[Human pose images with coordinates]
=====
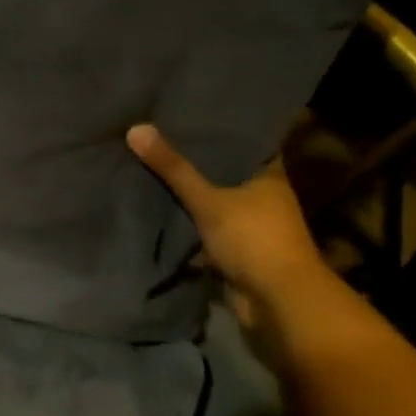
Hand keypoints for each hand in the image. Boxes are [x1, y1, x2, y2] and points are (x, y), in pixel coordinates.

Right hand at [126, 124, 330, 326]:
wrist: (279, 304)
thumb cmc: (253, 240)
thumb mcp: (209, 200)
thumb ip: (173, 168)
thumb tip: (136, 127)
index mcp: (268, 174)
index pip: (243, 139)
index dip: (217, 126)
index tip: (186, 111)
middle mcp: (263, 195)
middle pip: (224, 170)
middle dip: (194, 160)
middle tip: (156, 133)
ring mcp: (250, 224)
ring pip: (213, 200)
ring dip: (189, 192)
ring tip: (149, 164)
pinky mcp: (236, 250)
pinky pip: (206, 227)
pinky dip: (187, 221)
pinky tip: (157, 204)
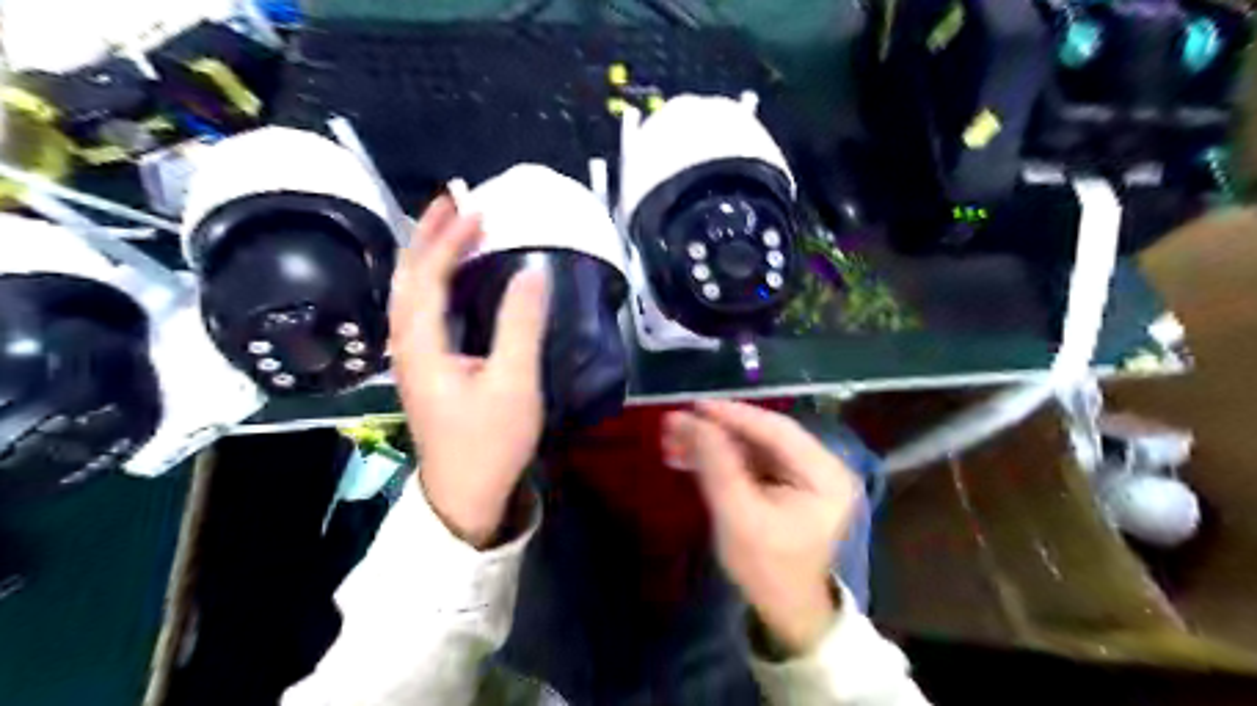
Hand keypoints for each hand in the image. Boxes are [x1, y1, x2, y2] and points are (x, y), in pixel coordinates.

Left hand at [393, 196, 547, 549]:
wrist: (465, 494)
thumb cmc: (491, 441)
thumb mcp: (514, 383)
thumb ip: (521, 324)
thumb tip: (532, 270)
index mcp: (421, 345)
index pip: (426, 276)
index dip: (449, 239)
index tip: (478, 211)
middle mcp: (406, 345)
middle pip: (406, 278)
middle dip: (426, 235)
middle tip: (451, 200)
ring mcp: (412, 358)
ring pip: (408, 293)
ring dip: (426, 255)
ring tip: (448, 227)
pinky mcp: (426, 368)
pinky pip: (421, 310)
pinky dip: (433, 281)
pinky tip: (450, 278)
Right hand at [668, 399, 864, 651]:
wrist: (783, 610)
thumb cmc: (767, 570)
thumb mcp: (738, 518)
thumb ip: (717, 466)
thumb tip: (689, 420)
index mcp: (826, 474)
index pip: (777, 431)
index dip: (734, 415)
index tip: (695, 405)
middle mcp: (821, 465)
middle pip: (764, 435)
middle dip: (717, 430)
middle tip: (677, 424)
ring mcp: (804, 473)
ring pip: (752, 445)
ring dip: (713, 442)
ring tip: (674, 439)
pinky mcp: (785, 482)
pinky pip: (750, 459)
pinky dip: (719, 457)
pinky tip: (689, 455)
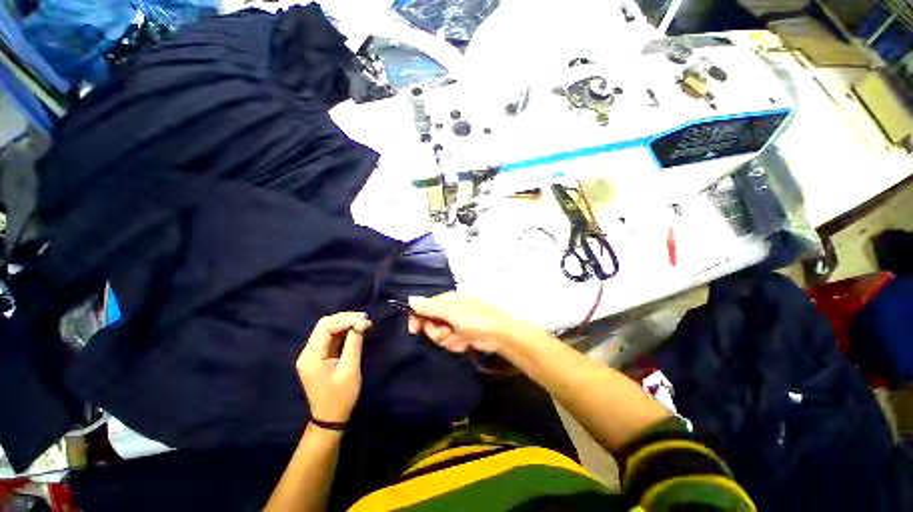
=====
- _Task item_
Reproduce all of the entries above word for word, but leave out their pictures.

- _Worked solution_
Hand keypoints for each hand in the image. Boxes are [x1, y1, x2, y2] and points are (x, y), in pixel coordinates.

Right hand at [126, 124, 330, 326]:
wrist: (279, 304)
thumb cmc: (253, 240)
thumb mcp: (209, 200)
thumb ip: (173, 168)
thumb tip: (136, 127)
index mcp: (268, 174)
index pip: (243, 139)
index dip: (217, 126)
index tip: (186, 111)
middle mcp: (263, 195)
middle pip: (224, 170)
middle dip: (194, 160)
middle tip: (156, 133)
ring mcp: (250, 224)
ring pip: (213, 200)
ring dip: (189, 192)
ring tip: (149, 164)
pinky mcp: (236, 250)
pinky pip: (206, 227)
pinky dip: (187, 221)
pinky tip: (157, 204)
Hand keypoints for each hand in the image. Boxes are [x1, y1, x2, y2] and points are (x, y), in pixel coordinates.

Left hand at [393, 196, 547, 549]:
wrist: (465, 494)
thumb cmc: (491, 441)
thumb mcp: (514, 383)
thumb ip: (521, 324)
thumb tip: (532, 270)
index mcp: (421, 345)
index pip: (426, 276)
index dip: (449, 239)
index tip: (478, 211)
middle mcp: (406, 345)
middle pip: (406, 278)
middle dip: (426, 235)
middle tip: (451, 200)
ring mcp: (412, 358)
ring pip: (408, 293)
ring dip: (426, 255)
ring tip: (448, 227)
pinky mcp: (426, 368)
pinky pip: (421, 310)
pinky dip: (433, 281)
pinky tip: (450, 278)
Right hand at [668, 399, 864, 651]:
wrist: (783, 610)
thumb cmc: (767, 570)
thumb mcp: (738, 518)
thumb ip: (717, 466)
thumb tip: (689, 420)
index mcp: (826, 474)
index pip: (777, 431)
index dip: (734, 415)
index tip: (695, 405)
middle mcp: (821, 465)
middle pip: (764, 435)
middle dip: (717, 430)
middle tip: (677, 424)
ring mcp: (804, 473)
ring pip: (752, 445)
ring dip: (713, 442)
ring tip: (674, 439)
pinky mcp: (785, 482)
pinky pip: (750, 459)
pinky dip: (719, 457)
pinky tip: (689, 455)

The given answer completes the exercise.